Australian contemporary artist, Shaun Gladwell, shares Jagger’s appreciation for the horse as a symbol for an emotional force to be reckoned with, and is now bringing his fascination with the galloping creature to the Tel Aviv Museum in an exhibition titled 1,000 Horses.
Gladwell, who works with mediums such as moving image, photography, installation and virtual reality, explores the historic connection that the elegant and mythicized animal has with the story of the Arab-Israeli conflict and the region.
As both Israel and Australia mark a centennial to the Battle of Beersheba, which was fought between the Allied Forces and the 4th and 12th Australian Light Horse Brigades against the Ottoman Empire, the artist sheds a light on the significant role the Australian-reared and trained horses had on the defeat of the empire, which in turn led to the rise of the British rule of Palestine.

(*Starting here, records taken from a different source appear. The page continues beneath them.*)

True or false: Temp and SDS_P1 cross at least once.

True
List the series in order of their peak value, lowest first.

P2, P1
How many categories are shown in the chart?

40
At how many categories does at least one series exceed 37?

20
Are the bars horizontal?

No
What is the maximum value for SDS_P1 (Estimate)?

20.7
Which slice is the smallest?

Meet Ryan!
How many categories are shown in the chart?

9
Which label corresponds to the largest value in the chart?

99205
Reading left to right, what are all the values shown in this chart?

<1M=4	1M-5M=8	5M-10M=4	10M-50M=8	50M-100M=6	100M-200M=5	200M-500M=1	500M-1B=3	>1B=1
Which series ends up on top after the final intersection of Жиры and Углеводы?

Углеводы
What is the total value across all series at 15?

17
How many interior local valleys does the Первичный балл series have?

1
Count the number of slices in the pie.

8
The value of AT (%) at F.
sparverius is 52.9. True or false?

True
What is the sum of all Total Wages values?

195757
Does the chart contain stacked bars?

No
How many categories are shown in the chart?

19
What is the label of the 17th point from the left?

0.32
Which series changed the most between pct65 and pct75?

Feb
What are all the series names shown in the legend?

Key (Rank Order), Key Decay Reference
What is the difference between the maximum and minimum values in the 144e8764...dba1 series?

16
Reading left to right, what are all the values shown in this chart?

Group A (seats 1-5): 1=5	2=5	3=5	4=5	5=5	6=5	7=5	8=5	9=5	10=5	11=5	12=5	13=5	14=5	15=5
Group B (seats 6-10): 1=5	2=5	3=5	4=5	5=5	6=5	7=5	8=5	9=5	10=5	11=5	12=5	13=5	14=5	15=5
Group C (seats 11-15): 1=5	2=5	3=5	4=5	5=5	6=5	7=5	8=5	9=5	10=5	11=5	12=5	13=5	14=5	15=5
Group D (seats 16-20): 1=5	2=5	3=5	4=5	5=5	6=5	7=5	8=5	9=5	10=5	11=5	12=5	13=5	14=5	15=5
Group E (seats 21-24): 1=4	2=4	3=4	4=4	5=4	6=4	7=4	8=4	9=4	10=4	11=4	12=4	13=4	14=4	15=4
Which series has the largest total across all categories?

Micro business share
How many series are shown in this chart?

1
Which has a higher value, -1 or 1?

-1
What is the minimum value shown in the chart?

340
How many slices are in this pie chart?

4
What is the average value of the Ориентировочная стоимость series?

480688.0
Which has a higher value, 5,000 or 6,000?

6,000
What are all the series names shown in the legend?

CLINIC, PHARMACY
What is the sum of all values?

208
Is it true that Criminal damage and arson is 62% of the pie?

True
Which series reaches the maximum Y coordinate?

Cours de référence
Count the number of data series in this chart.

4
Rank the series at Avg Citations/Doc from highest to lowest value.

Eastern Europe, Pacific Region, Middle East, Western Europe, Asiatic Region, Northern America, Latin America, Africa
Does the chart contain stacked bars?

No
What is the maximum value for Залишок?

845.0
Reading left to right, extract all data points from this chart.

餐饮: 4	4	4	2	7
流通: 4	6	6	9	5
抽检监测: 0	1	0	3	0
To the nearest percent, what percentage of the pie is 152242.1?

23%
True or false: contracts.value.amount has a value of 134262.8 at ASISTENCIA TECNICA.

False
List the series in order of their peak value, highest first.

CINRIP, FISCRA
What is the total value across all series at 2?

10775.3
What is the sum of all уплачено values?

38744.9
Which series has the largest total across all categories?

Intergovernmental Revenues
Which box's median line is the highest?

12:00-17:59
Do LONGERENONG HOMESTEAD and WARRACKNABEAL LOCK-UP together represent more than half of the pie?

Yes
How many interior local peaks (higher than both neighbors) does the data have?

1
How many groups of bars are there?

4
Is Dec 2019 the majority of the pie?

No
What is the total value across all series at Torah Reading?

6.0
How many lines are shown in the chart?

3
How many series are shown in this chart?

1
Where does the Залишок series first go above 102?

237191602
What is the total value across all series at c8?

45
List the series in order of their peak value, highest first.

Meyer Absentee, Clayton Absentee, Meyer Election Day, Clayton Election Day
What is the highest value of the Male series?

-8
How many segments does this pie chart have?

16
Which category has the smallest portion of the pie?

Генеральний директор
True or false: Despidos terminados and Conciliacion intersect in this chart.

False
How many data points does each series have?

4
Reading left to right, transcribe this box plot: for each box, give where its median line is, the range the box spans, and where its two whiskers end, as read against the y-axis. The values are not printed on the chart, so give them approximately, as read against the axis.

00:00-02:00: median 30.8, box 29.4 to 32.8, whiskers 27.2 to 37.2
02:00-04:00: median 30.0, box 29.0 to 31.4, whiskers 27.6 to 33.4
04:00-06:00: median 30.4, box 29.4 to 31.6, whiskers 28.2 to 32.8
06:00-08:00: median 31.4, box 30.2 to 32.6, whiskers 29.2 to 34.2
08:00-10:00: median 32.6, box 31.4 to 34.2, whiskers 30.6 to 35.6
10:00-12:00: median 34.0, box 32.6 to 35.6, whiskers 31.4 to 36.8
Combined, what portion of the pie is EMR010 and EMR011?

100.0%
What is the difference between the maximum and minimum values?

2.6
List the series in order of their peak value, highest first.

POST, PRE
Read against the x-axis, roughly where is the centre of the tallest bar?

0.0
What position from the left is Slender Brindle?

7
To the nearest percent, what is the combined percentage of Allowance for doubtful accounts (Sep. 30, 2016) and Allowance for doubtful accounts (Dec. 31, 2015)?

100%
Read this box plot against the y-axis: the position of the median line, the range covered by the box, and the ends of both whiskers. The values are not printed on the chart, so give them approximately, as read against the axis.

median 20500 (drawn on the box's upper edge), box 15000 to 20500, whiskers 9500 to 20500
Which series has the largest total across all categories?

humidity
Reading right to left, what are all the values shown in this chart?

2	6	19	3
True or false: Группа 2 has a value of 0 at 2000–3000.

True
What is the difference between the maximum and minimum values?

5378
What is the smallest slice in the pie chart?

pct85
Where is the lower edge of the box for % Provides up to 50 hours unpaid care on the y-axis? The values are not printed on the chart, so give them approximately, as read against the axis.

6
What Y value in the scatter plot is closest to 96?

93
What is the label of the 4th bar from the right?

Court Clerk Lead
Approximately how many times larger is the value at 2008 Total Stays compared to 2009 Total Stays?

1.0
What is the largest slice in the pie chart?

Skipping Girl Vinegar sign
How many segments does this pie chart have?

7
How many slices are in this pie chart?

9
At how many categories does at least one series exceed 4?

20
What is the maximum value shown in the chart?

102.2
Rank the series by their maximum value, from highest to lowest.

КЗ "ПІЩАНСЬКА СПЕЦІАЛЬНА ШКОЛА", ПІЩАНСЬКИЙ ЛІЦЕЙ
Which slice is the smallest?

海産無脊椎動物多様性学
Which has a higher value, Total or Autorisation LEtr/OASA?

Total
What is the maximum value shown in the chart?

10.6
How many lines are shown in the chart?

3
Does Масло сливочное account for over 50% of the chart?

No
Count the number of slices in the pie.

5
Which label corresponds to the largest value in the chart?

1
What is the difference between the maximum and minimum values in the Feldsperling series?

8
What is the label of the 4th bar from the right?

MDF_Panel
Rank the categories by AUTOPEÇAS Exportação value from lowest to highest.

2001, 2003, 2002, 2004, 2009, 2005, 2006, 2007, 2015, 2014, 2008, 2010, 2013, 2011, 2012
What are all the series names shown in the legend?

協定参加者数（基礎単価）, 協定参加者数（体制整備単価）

Gladwell’s works depict images of the horse life cycle, taken both in the southern Israeli Negev Desert and Down Under. The Waler horse – the same breed that was used by the Australian mounted troops in the famous battle – is seen in his photographs against the backdrops of monuments erected in memory of the momentous offensive.
Projected in videos and through virtual reality glasses, Gladwell’s horses seem to be both tame and glorious, synonymous with the virility they symbolize and yet same battle-worn. Beautiful and bald, their eyes gaze ahead, evoking questions about the sights they have witnessed, the men who rode them and the lands they traveled through.
Tel Aviv Museum of Art, Joseph Syzdlowsky Conference Hall. Exhibition runs through March 3, 2018.